20 runs of the simple model have been done. Here is the result of all runs as initial (winter) thickness declines from 3 thickness units to 1 unit.

The application of a random normally distributed noise to the calculations introduces substantial variabilty to the trajectories of individual years. Those used to following sea ice might see a hint of a sigmoid curve. I shall return to this issue shortly. What is notable is that the steepest curve is at 2 thickness units, which is the central value of the summer loss of thickness.

The following graph is the average area of the above 20 runs for each increment together with the line defining the underlying decline in initial thickness (before the random variation is applied to each of the 30 boxes).

So the linear decline of thickness (red) is being transformed into a sigmoid decline of area (blue). This cannot be due to any feedbacks in the ice, the model contains no such physics.

Consider the behaviour of my illustrative model with no noise. Area will be 30 until the thinning of initial thickness goes below 2 thickness units, at which point summer thinning removes all ice and the area crashes abruptly to zero. This gives a step function with a value of 30 above a thickness of 2 and 0 below 2.

When I introduce noise (weather) into the picture the effect is to introduce a normal distribution bell curve. Essentially what is going on is the the step loss of area where initial thickness equals summer melt is smeared (actually a convolution) by the bell curve of the random noise and the result is a curve similar to a sigmoid function.

So back to the original purpose of the post, a supposed increase in variability as the pack thins. I have taken the 20 runs, calculated the average interannual difference for all 20 at each increment of initial thickness and the result is plotted below.

As the ice in this simple illustrative model thins to around the summer thinning amount, the interannual variance increases and peaks as summer thinning equals winter initial thickness.

Across much of the Arctic Ocean at present, peak winter ice thickness in April is very close to summer thinning. There has been an increase in interannual variability but this is mainly related to two record crash years, it might be that we need more years of data to see the real pattern. The illustrative model here uses a shallow decline of thickness over what is in effect 200 years, the actual transition to a seasonally ice free state is progressing much faster.

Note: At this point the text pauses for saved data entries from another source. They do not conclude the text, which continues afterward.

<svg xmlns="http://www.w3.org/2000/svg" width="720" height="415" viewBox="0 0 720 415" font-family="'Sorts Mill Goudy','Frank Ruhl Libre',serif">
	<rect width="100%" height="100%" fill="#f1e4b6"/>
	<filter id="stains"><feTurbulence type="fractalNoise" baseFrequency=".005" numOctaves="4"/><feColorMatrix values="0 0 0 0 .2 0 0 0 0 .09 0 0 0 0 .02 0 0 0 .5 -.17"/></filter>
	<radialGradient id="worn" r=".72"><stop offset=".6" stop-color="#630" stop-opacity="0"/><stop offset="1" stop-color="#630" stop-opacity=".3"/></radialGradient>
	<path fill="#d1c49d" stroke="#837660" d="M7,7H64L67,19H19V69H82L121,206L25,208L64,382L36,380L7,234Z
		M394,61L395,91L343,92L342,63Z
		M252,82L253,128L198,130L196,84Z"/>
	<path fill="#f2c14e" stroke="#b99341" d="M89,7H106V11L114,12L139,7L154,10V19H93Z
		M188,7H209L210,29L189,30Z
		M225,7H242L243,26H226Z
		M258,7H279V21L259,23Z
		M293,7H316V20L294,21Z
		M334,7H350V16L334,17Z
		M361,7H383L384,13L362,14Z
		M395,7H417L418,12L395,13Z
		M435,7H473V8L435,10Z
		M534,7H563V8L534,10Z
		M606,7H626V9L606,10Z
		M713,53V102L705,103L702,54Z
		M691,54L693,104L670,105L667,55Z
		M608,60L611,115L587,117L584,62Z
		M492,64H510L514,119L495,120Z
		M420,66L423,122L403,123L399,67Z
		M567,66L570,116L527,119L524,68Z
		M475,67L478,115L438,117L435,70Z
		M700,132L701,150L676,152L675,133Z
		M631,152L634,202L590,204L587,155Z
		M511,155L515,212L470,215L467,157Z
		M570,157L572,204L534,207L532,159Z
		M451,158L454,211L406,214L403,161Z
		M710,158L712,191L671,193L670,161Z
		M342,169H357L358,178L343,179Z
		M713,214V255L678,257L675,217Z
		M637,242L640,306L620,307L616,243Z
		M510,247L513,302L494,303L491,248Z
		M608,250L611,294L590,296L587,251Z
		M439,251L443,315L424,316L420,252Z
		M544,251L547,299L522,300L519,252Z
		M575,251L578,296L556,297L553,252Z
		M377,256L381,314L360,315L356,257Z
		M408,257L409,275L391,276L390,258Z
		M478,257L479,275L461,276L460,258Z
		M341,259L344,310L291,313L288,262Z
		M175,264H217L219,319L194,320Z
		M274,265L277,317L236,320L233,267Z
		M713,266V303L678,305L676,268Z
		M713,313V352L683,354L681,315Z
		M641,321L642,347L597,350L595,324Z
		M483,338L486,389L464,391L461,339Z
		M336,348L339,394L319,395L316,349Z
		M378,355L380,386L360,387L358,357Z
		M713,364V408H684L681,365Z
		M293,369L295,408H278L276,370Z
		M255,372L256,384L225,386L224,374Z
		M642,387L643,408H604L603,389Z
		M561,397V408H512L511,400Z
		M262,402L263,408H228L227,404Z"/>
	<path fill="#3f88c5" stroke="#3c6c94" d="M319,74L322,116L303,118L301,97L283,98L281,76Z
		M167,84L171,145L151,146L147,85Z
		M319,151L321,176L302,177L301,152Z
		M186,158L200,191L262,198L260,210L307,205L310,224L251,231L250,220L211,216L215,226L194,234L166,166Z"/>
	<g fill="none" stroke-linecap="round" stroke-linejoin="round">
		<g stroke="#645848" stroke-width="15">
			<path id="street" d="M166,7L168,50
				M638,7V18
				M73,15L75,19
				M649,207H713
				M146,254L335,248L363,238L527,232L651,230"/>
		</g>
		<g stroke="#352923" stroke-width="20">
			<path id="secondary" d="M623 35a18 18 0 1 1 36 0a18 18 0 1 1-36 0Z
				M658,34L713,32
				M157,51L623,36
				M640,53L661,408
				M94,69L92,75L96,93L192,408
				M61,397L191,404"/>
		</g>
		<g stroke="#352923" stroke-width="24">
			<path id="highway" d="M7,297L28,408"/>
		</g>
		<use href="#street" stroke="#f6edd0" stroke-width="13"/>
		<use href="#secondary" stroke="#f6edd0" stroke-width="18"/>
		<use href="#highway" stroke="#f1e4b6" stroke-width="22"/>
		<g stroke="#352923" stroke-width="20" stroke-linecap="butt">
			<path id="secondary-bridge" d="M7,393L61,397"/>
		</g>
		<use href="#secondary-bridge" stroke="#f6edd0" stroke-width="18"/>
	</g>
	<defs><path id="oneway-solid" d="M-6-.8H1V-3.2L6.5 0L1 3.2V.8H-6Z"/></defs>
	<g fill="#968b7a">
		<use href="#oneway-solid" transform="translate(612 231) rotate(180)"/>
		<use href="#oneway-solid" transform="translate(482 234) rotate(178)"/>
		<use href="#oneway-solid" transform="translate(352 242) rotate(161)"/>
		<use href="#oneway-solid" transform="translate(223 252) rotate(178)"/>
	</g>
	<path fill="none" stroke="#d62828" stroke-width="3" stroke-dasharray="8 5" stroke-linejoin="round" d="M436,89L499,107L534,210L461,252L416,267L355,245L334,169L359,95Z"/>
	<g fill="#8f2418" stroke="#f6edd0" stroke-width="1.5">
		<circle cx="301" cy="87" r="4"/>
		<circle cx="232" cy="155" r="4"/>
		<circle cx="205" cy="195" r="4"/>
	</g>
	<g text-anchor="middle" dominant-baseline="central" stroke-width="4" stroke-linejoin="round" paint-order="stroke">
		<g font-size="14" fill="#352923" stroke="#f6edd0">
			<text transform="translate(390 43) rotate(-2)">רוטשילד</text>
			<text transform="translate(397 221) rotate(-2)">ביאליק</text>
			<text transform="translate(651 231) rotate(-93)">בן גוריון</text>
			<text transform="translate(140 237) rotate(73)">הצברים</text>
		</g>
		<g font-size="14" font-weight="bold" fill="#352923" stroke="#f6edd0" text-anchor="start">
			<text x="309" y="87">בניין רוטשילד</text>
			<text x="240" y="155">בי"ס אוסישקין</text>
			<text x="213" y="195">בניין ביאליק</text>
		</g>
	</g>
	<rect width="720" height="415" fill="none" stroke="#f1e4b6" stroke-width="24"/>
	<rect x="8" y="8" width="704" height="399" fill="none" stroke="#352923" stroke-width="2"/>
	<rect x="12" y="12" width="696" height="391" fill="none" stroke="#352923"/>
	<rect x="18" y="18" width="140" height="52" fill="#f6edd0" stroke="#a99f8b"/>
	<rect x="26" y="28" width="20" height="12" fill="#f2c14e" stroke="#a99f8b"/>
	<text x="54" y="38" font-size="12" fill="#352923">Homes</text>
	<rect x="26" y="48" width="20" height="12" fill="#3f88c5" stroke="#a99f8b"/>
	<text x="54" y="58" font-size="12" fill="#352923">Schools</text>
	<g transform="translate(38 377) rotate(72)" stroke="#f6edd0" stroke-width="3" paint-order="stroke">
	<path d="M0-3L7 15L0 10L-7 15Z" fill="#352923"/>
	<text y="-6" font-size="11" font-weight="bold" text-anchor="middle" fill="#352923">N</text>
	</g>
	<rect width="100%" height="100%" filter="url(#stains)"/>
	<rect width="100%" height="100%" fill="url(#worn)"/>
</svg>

One implication is that greater variability from year to year does not necessarily herald a rapid collapse of the Arctic sea ice, since this is seen in an illustrative model with a strictly linear decline in initial thickness. It is also interesting that the sigmoid shape arises without any thermodynamics in this simple illustrative model.


iceman said...

Been puzzling over this as I would also expect an increase in interannual variability. Could it be that the increase manifests as a step change, beginning with the factors you note for the late 1990s? That's not what your model indicates, though. I also wonder whether short-term variability on the order of weeks might be suppressing interannual variability (not just disguising it in the sense of statistical noise). Can't think of any physical reason for this in the form of negative feedbacks, so it's more a notion than a proper hypothesis.

Chris Reynolds said...


The model is just indicative with a linear thinning. In the event of a step drop of thickness (even in one region) towards the typical summer thinning I'd expect a step increase in interannual variability.

I tend to find gaussian noise smears the average of runs with the normal distribution. But in the past I've used 'weather' plus an annual decrease in volume based on the average yearly volume loss from 1995 to 2010. In an individual run this can lead to very rapid crashes to zero volume, just as it can lead to far less loss than the observed rate in other runs.

I might not fully be understanding your idea of 'suppressing interannual variability'.